▶ **Problem details**:
In the data below, how many lines contain the string "front"? Reply with the number only.

(Recorded data)
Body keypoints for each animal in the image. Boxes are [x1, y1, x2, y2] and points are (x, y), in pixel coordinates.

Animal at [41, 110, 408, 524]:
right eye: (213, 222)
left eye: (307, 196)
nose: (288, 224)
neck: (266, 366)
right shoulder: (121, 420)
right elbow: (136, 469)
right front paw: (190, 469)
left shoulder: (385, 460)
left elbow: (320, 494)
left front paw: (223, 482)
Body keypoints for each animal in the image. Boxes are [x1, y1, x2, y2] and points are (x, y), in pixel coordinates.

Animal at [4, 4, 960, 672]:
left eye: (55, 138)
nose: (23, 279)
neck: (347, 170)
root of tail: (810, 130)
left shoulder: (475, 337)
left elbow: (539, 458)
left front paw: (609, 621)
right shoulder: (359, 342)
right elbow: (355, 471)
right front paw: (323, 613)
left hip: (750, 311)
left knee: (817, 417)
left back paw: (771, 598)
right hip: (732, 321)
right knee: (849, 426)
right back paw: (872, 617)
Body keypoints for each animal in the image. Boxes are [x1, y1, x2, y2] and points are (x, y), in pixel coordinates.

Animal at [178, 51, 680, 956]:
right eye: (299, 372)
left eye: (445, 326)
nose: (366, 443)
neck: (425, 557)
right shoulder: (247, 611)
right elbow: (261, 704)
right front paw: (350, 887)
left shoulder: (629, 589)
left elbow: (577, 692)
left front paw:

▶ **Written response**:
6